=== Work request ===
In the material below, how many lines include the word "github"? Write only the number.

*** Opening Input ***

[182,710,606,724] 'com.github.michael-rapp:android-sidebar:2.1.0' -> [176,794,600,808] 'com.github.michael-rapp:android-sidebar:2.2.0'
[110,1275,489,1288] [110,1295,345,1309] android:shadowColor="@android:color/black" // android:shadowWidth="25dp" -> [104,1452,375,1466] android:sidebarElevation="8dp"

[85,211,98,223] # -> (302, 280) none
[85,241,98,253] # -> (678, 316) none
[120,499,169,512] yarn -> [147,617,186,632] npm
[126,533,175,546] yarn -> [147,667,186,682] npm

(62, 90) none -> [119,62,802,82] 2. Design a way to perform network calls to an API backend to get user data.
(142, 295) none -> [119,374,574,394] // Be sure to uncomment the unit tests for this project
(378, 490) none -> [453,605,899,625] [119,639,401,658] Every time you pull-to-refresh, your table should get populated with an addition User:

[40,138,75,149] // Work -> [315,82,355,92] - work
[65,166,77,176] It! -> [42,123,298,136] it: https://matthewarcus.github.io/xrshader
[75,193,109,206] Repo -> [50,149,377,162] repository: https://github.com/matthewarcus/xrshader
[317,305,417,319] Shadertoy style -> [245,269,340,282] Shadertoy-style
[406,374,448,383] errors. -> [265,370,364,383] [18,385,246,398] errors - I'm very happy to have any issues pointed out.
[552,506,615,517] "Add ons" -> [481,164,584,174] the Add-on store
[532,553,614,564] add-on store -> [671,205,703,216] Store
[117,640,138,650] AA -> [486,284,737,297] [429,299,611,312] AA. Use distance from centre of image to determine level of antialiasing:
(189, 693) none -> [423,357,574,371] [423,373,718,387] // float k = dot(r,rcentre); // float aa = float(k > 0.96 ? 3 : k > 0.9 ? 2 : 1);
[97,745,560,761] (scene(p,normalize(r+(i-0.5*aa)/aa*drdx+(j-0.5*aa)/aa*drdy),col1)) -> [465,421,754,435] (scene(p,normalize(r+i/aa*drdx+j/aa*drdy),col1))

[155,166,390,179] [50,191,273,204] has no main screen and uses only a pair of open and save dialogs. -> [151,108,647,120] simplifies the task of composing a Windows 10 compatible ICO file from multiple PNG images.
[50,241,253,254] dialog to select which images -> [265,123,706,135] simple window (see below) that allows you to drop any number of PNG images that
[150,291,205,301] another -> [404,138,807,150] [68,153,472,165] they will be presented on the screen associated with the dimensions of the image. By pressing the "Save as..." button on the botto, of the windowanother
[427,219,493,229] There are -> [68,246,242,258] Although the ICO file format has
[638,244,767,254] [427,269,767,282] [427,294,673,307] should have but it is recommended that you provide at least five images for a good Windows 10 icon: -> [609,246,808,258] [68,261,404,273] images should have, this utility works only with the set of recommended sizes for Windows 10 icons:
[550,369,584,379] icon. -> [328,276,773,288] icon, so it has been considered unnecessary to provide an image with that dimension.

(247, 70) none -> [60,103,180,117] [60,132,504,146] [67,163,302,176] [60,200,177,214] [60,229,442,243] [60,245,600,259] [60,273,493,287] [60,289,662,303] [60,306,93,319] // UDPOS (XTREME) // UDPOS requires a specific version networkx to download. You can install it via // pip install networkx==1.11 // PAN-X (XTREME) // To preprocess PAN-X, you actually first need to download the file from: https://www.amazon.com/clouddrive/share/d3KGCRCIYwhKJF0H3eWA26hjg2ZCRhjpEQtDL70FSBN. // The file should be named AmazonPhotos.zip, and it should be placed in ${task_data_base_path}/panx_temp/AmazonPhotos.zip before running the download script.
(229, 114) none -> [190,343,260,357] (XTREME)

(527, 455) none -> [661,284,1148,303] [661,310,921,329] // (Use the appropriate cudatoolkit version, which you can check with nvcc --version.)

*** Closing Input ***

=== Response area ===
3